[What the task requires]:
Copy out each line of the data that holds the string "Left".
Start of Provided records
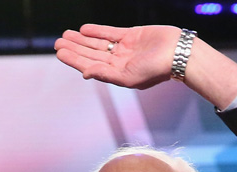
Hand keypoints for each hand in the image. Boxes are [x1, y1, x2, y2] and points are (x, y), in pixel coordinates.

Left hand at [54, 24, 181, 89]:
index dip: (74, 59)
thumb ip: (105, 74)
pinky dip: (97, 31)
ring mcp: (125, 48)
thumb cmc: (156, 70)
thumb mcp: (128, 77)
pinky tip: (84, 29)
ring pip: (97, 43)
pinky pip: (110, 32)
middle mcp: (118, 62)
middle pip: (91, 54)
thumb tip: (85, 74)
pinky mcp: (132, 35)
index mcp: (116, 74)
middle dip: (74, 48)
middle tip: (57, 43)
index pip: (90, 65)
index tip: (60, 53)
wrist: (178, 53)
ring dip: (82, 39)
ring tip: (66, 35)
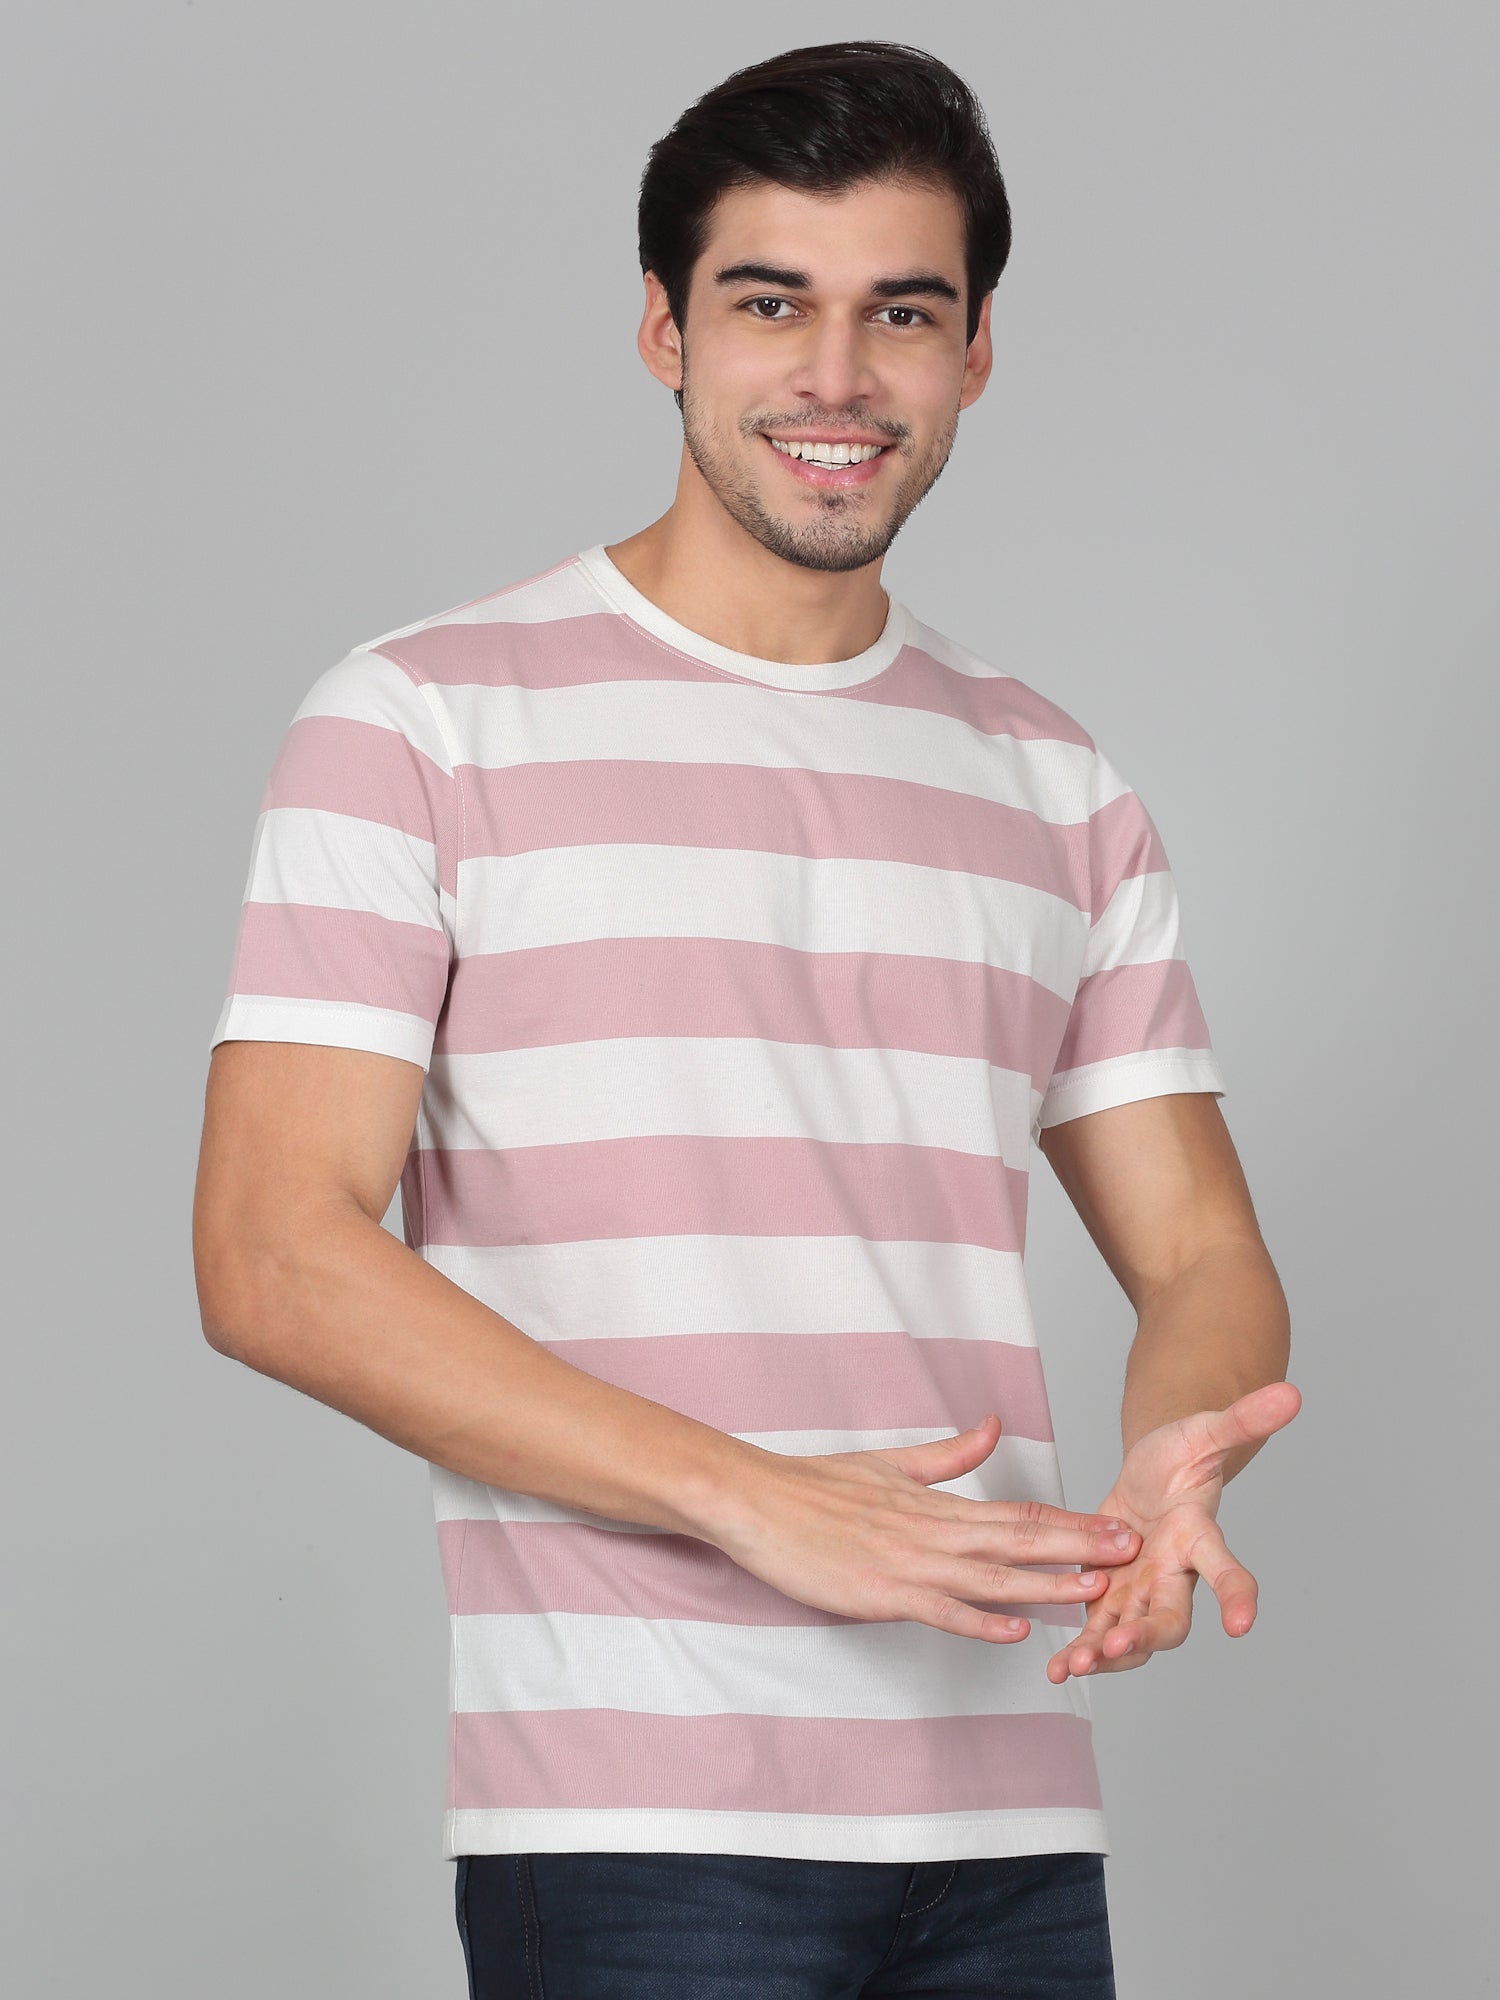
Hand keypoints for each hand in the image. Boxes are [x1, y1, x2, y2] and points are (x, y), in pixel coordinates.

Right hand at [711, 1414, 1143, 1644]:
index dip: (1072, 1524)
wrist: (754, 1499)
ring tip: (1094, 1591)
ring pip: (988, 1577)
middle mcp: (931, 1533)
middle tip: (1132, 1552)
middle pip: (1017, 1541)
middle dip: (1079, 1549)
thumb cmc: (815, 1485)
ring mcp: (906, 1563)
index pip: (1019, 1514)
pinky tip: (1014, 1630)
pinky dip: (977, 1620)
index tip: (1118, 1528)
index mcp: (936, 1505)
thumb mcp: (890, 1463)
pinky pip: (938, 1609)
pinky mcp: (879, 1592)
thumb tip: (993, 1427)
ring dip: (1044, 1585)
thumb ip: (948, 1454)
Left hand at [1045, 1381, 1301, 1683]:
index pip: (1226, 1568)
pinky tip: (1058, 1670)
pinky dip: (1080, 1651)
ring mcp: (1141, 1587)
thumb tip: (1292, 1393)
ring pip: (1129, 1633)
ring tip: (1073, 1666)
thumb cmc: (1185, 1450)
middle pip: (1170, 1618)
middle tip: (1119, 1646)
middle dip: (1146, 1636)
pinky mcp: (1110, 1592)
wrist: (1156, 1470)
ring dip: (1103, 1653)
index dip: (1237, 1594)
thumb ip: (1243, 1418)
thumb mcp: (1205, 1428)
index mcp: (1198, 1536)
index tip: (1242, 1624)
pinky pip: (1096, 1629)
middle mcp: (1175, 1573)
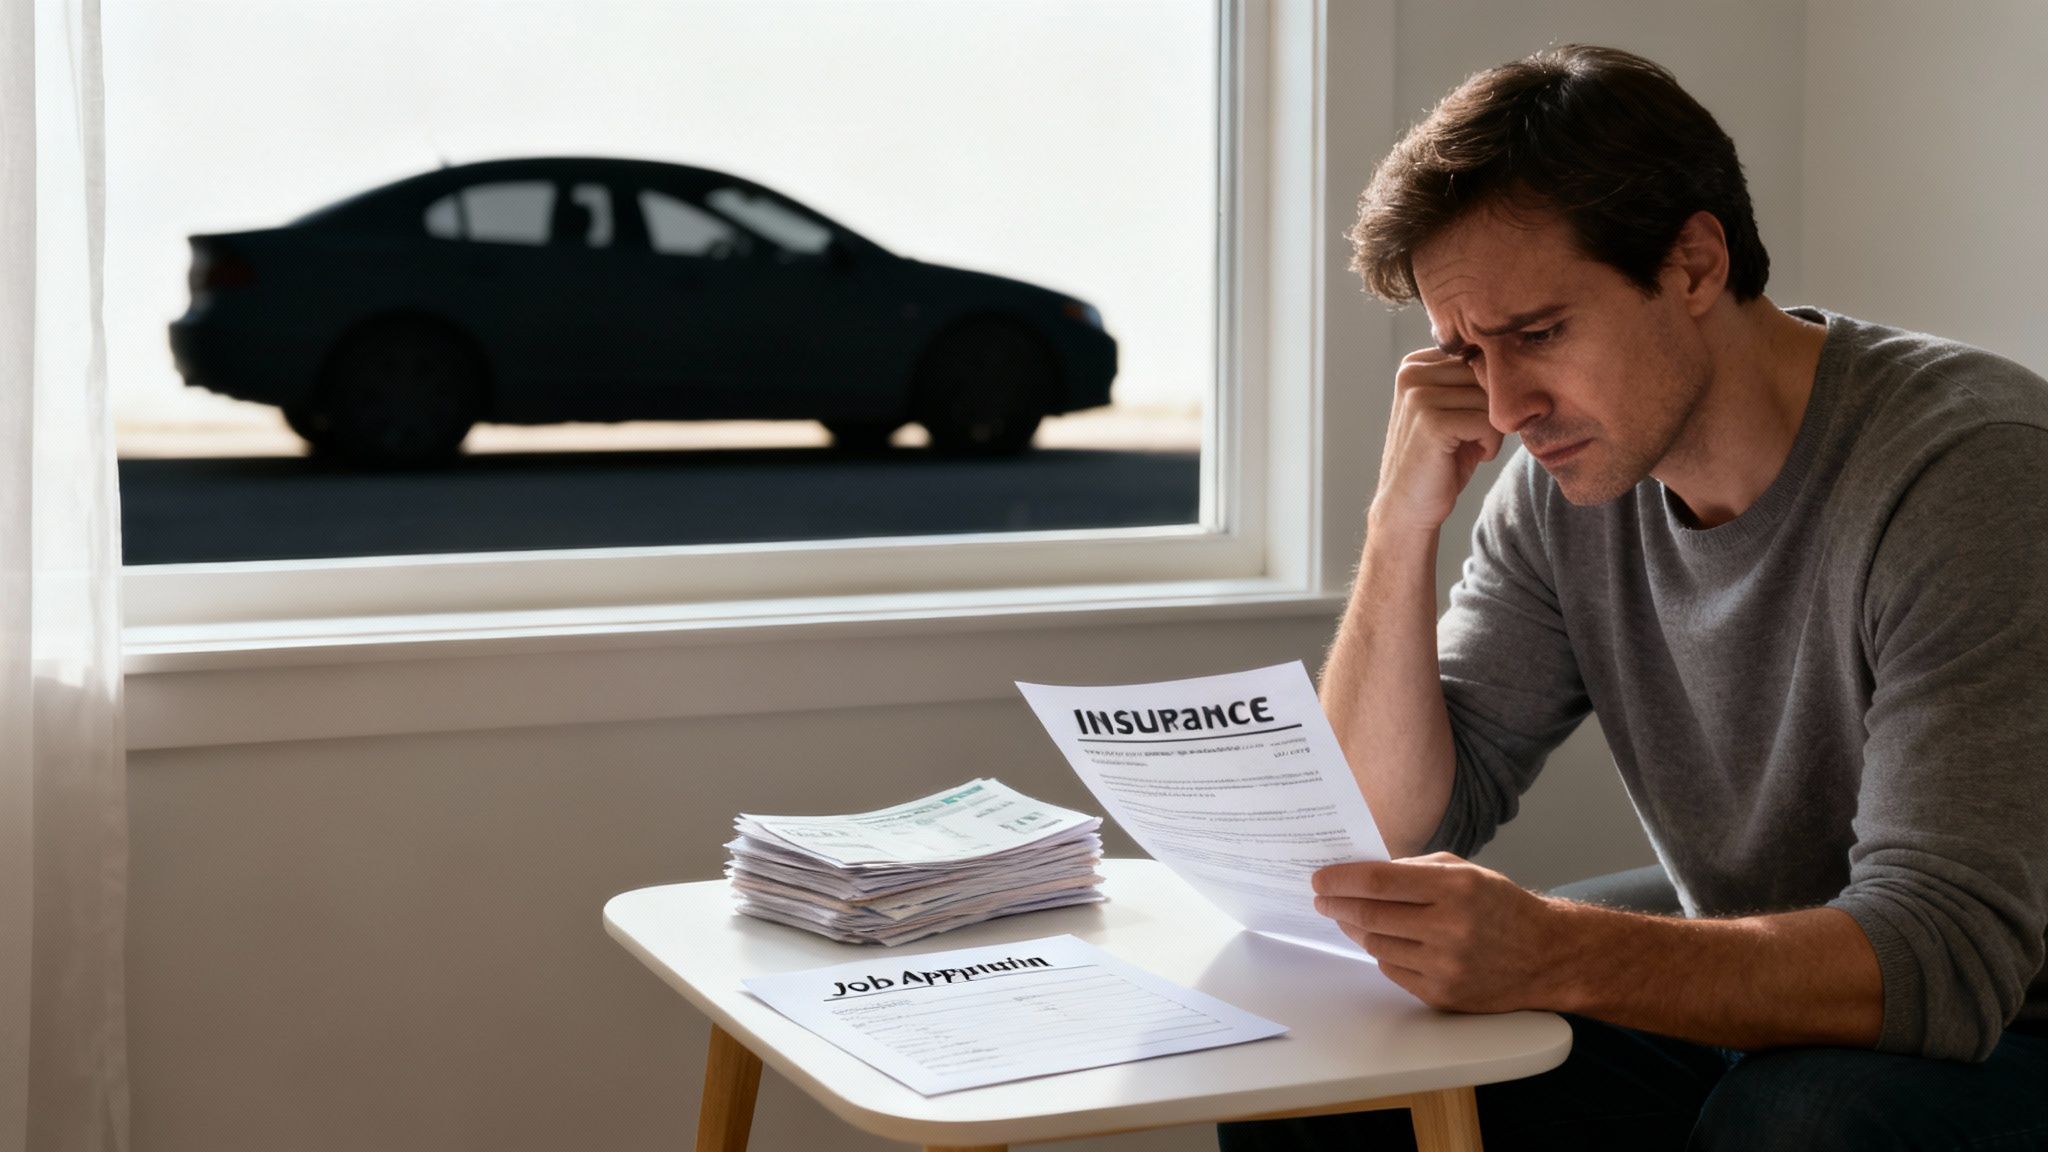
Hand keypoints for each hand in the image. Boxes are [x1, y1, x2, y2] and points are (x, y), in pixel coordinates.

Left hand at [1312, 853, 1568, 1013]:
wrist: (1545, 956)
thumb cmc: (1501, 906)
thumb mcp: (1465, 871)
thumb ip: (1414, 868)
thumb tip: (1362, 873)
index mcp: (1455, 888)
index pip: (1379, 881)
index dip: (1341, 879)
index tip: (1320, 878)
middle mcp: (1449, 928)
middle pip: (1370, 915)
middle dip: (1337, 904)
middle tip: (1322, 898)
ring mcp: (1445, 966)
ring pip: (1376, 945)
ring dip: (1356, 929)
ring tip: (1350, 917)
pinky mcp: (1442, 994)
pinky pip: (1392, 969)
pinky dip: (1382, 952)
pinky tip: (1384, 940)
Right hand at [1369, 348, 1500, 535]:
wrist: (1408, 507)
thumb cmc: (1440, 460)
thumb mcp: (1456, 409)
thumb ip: (1474, 380)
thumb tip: (1521, 359)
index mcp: (1415, 364)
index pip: (1479, 357)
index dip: (1487, 393)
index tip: (1470, 421)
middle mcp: (1412, 373)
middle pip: (1485, 375)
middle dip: (1492, 410)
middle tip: (1474, 438)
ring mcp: (1418, 396)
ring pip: (1490, 399)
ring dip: (1492, 430)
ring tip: (1470, 448)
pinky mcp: (1431, 421)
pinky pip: (1488, 422)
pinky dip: (1490, 444)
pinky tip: (1473, 457)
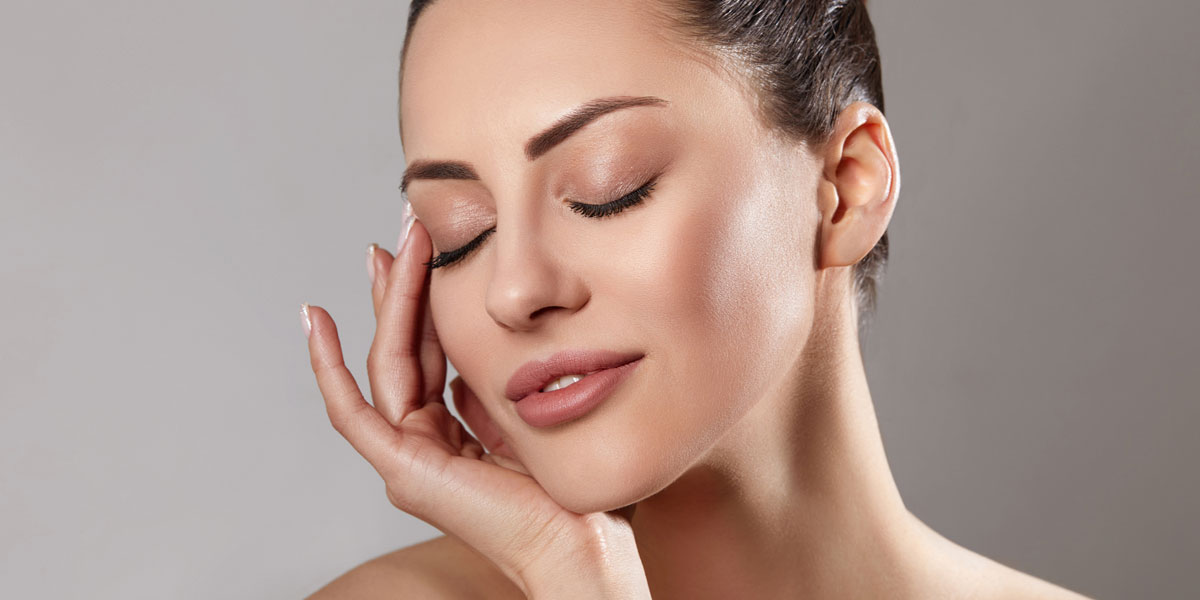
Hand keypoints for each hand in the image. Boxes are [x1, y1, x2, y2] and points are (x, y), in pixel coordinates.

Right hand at [301, 216, 649, 597]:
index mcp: (450, 432)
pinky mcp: (402, 469)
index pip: (429, 351)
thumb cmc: (567, 488)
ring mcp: (408, 457)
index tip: (427, 245)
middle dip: (401, 285)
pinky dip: (328, 366)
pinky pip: (352, 411)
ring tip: (390, 246)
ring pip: (386, 362)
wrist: (579, 541)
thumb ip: (491, 383)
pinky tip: (314, 320)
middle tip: (406, 227)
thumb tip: (480, 342)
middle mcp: (422, 442)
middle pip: (401, 348)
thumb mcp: (524, 412)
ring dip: (387, 301)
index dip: (424, 298)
End of Provided records
[Answer space]:
Left hand at [54, 24, 181, 89]:
Left hand at [1045, 1381, 1301, 1683]:
Left hand at [1312, 853, 1568, 1013]:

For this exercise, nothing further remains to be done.